Record extracts →
════

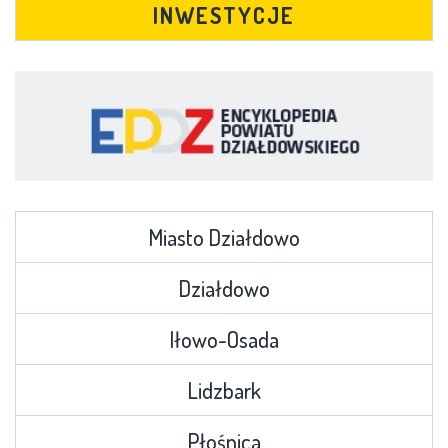
INWESTYCJE
Miasto Działdowo
Działdowo
Iłowo-Osada
Lidzbark
Płośnica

════

What is needed →
Drop the images; restate the listing exactly.

Task output →
INWESTYCJE
Miasto Działdowo
Działdowo
Iłowo-Osada
Lidzbark
Płośnica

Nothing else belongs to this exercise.